Never have I ever looked back on my life, wondering if I made the right choice or the wrong choice, having always trusted that my intuition was smarter than my heart. For the first time, and the numerous times I’ve fallen asleep at night in fear, praying for one less nightmare of you, I have replayed the moment I hastily left more times than I’d like to admit. My head, my heart, my intuition cannot seem to come to terms with leaving something I once loved so deeply, convincing itself that there were so many other variations of our story that could have been, should have been, but weren’t.
Do you feel this way, too? Does your mind create tangents when you fall asleep, waking you in a cold sweat in the night, confusing you as to what is authentic and what is fraudulent, wondering why I’m not by your side when you sleep or if I ever should have been at all? Do you ever question why I left? Do you even care that I left? Do you see me as a completed chapter in your life or as a story that was never fully finished? Where do I reside in your consciousness — in the back or the front or fully burned to shreds like each end of your cigarettes? Do you question everything in your life as I do now?
If I had stayed, would we still be in love? Could we have repaired the damage and fallen for each other throughout the streets of the world as we did in back alleys late at night? I still taste the first drop of wine that fell onto your lips the night you kissed me and asked me to stay. Do you remember how bitter it was, too? Or do you remember it sweeter than I do, in hopes that the memory won’t be as heartbreaking as it is now?

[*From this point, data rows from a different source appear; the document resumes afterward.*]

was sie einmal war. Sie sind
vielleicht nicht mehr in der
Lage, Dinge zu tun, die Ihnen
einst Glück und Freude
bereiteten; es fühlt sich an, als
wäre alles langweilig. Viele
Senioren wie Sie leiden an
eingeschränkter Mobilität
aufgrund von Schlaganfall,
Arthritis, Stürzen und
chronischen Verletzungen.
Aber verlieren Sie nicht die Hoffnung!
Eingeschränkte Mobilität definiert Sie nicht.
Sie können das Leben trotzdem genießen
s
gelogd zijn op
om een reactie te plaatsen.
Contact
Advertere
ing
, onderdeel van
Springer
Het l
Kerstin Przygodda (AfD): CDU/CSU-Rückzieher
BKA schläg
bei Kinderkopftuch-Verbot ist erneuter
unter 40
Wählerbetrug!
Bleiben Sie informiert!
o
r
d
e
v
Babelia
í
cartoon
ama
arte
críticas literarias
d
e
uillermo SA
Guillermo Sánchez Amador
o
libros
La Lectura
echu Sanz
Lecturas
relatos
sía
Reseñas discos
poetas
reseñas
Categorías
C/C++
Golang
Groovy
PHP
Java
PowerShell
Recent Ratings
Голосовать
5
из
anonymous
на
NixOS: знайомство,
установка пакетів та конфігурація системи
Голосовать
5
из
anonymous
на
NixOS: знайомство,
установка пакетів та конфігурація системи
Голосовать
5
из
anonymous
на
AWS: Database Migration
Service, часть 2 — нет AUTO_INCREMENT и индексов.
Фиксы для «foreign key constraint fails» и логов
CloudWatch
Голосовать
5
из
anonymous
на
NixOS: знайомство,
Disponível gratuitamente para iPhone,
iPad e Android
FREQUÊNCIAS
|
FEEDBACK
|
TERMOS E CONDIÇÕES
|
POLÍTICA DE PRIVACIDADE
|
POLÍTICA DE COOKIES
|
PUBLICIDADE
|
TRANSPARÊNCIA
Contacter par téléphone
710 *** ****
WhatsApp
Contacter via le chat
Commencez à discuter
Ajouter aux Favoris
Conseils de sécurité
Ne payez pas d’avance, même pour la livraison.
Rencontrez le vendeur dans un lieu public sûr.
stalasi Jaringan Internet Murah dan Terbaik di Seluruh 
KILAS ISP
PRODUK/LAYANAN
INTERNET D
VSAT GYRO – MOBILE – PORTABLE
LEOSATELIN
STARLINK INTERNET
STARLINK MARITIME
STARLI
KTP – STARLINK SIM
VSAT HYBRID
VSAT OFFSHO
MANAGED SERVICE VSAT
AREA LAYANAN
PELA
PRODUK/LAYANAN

If I hadn’t had left, could we have stayed in love, taken our anger and channeled it into creativity more beautiful than we ever were? Our brains shattered onto the floors of the apartment we shared, bleeding out all of the good so we could clean ourselves into something better. Or would you launch my words back at my face like daggers, watching in fascination as each one slices my face, destroying the face of someone you once loved? Would you rather tear it into something so appalling to let go of the attraction you firmly attached to?
What if I told you I should’ve stayed? Would you take me back and love me? Would you stay, too, and fight? Or would you let us go as you did of anything that required any effort to obtain?
Was I not simple enough for you? Or could you have stayed, too?